Sight and sound are our most vital links to the world, but they are by no means equal. Our eyes control over 30 times the nerve connections to our brains that our ears do, and as much of 50% of our brain’s computing power reflects the same bias. This ‘sense inequality’ trickles down to the way we think as well, with sight being first in line for processing split-second decisions, and sound coming in as a back-up trigger for emotion or volume, but generally falling behind available visual cues. Ironically, in the information age, this primal understanding has been lost at the practical level – which is precisely where it matters most.

Recent developments in healthcare have created a pervasive information noisiness that leads to missed opportunities, mistakes, or distractions from patient care altogether, particularly in emergencies. Whether it is the copious data digitally stacked in patient records, or check-box gauntlets in the EMR, or even the ever-present Dr. Google on patients’ smartphones, clinicians are increasingly struggling to stay focused on what is most important.

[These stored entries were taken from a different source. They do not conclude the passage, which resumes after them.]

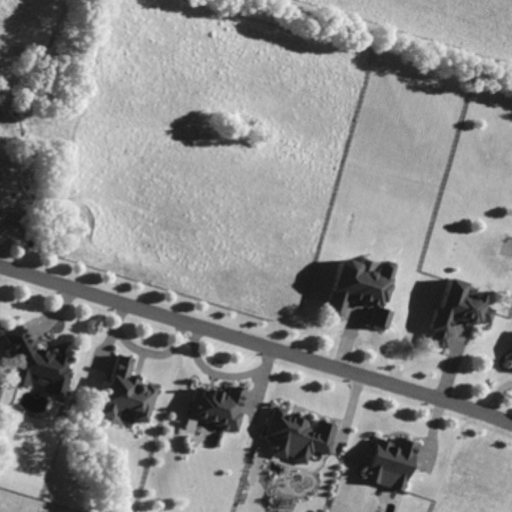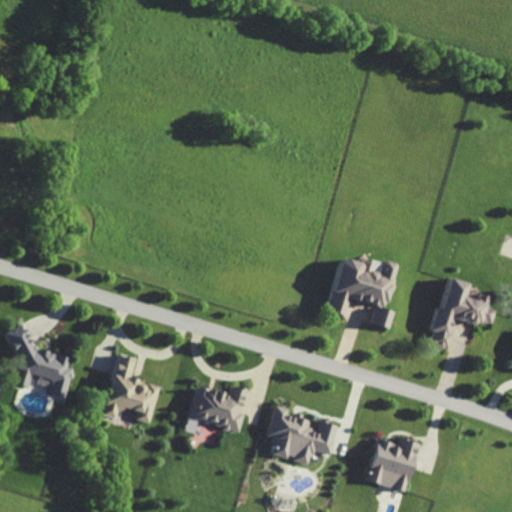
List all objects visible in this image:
building: (360, 289)
building: (455, 311)
road: (256, 342)
building: (34, 364)
building: (126, 391)
road: (496, 395)
building: (216, 407)
building: (296, 436)
building: (389, 463)
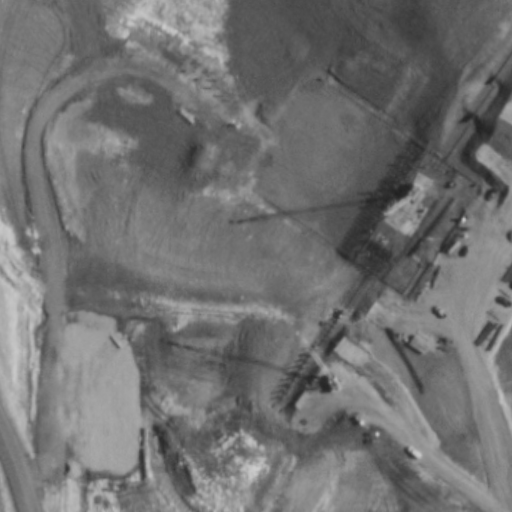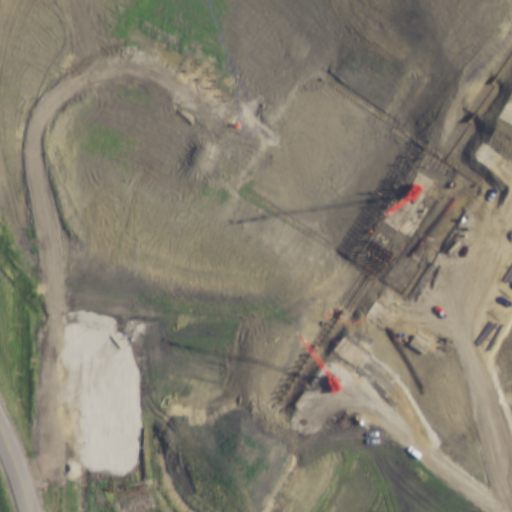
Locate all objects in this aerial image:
road: (15, 472)
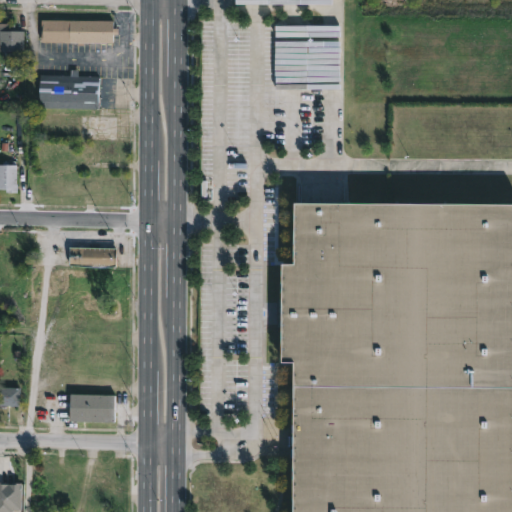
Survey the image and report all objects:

Even with implanted devices streaming data to EMRs and the cloud, the majority is often left unused until there is a clinical event that drives clinicians to struggle through the data vaults in search of meaning and potential actions. It falls on the shoulders of those on the front line to decipher what is most important in the data, which is often poorly connected to the clinical decision frameworks that they learned in school.

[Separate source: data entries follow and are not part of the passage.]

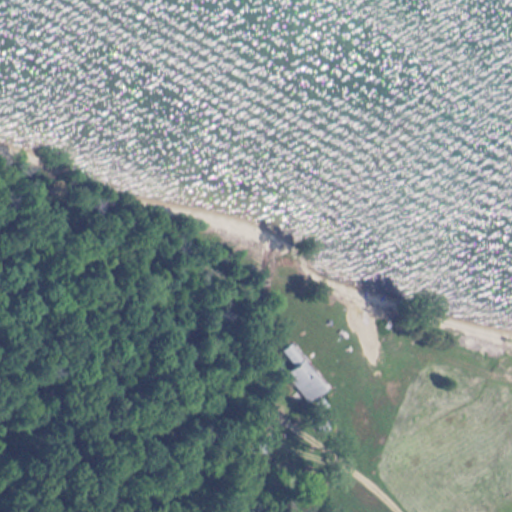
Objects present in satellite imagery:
building: (302, 376)
building: (302, 376)
road: (358, 479)
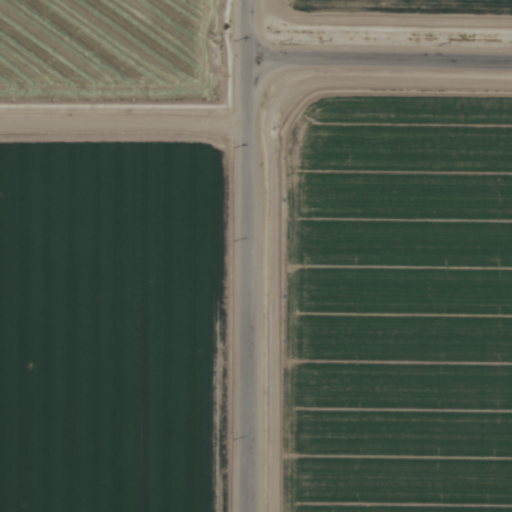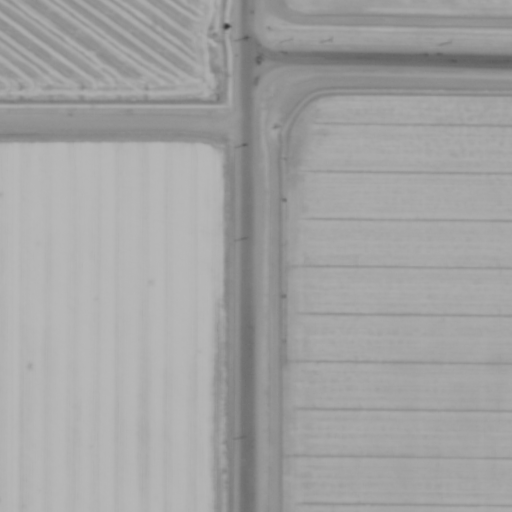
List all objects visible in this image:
crop: (398, 7)
crop: (113, 51)
road: (383, 52)
road: (126, 129)
road: (253, 255)
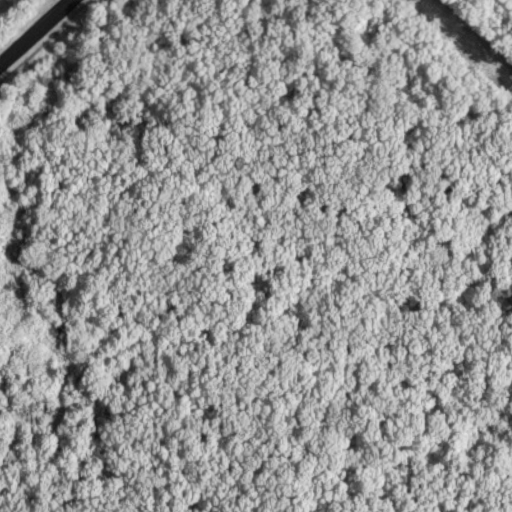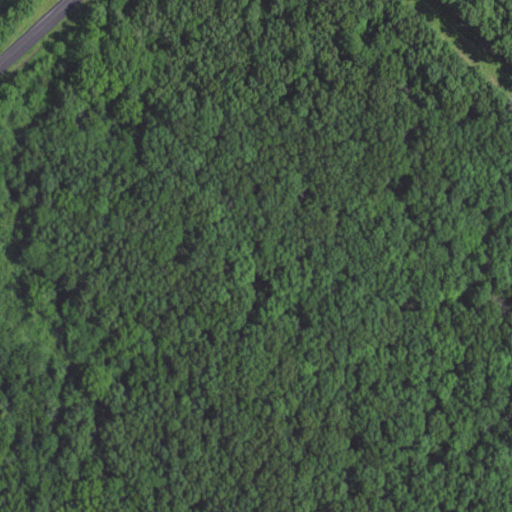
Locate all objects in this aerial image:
road: (39, 35)
road: (255, 375)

Focusing on what is most important, having clear focus on the needed actions, is critical to the success of any organization, but especially in healthcare. Lives are literally on the line, as is tremendous cost, not to mention the quality of patients’ lives beyond a care episode in the long term. Clear priorities means tracking down and filtering out the most critical elements of a problem, and then taking critical actions there is still clinical value to be had. Patients need treatment before it’s too late.

Keeping caregiver cues visual, and obvious as to the needed action, makes our visual wiring a strength, rather than a distraction, helping prevent the process breakdowns that drive so much unnecessary cost, morbidity, and mortality. The critical components to drive success are:

Right place, right time: If the caregiver can’t see the cue when they need to know about it, no action happens. Additionally, needing to step away from the point of care to capture data is impractical and adds to the risk that processes fall apart.

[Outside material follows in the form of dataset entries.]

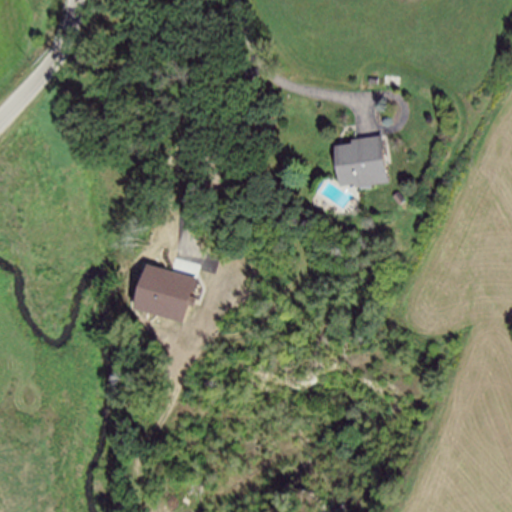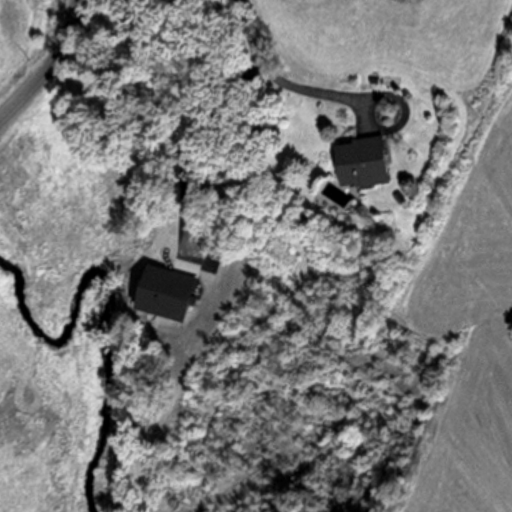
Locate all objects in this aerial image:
road: (50, 66)
road: (278, 79)
road: (371, 126)
building: (359, 163)
building: (362, 163)
river: (110, 297)
building: (209, 318)
quarry: (305, 441)
road: (259, 466)
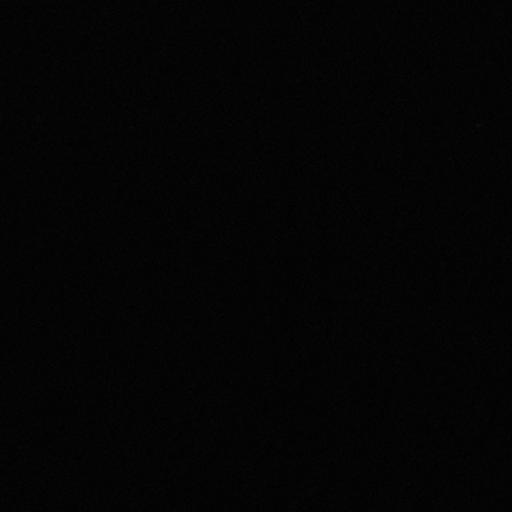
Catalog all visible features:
river: (256, 273)
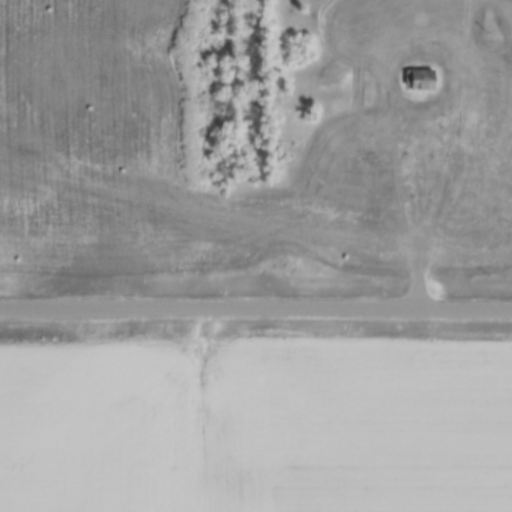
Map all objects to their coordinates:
building: (420, 78)
road: (443, 155)
road: (256, 308)
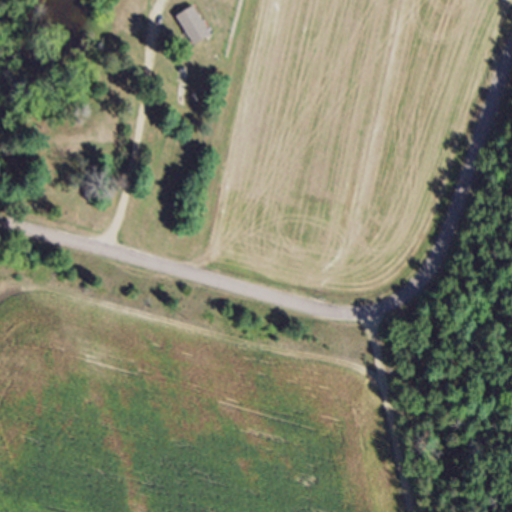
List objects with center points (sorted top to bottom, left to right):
building: (197, 32)
road: (136, 126)
road: (331, 310)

Obvious: If you have to stop or divert from normal process to get the cue, it probably won’t happen at moments of crisis. Similarly, if it’s too hard to figure out what the meaning of the product is, it will tend to cause more errors. Limiting the amount of display information will proportionally increase the value of the remaining visuals.

The in-hospital colored wristband is a great, albeit imperfect, starting point. Even though patients fill out admissions forms in duplicate and allergies are highlighted in several places throughout the EMR, the only way this information becomes practically useful at the POINT OF ACTION during a hospital stay is when a red band with the word “ALLERGY” is applied to the patient’s wrist. And then it serves primarily to trigger a clinician to ask the question – “what allergy do you have?” The data from the admission forms and entered into the EMR are powerless to help prevent a potentially life-threatening exposure to an allergen, superseded by a simple red wristband. Without the wristband, the data sits in a vault, remote from the point of action. Although this movement for colored wristbands struggles because of the need to standardize across centers and states, it is still the type of inexpensive and easily implemented tactic that can really yield dividends.

Medical technology is churning out more and more data, however the real battle will be won by making data actionable, not just to evaluate population health, but by connecting caregivers and practitioners to actions where and when they need to happen. While visual, obvious and actionable cues for caregivers are only beginning to emerge as a trend in healthcare, we at Dock believe it is the next big thing.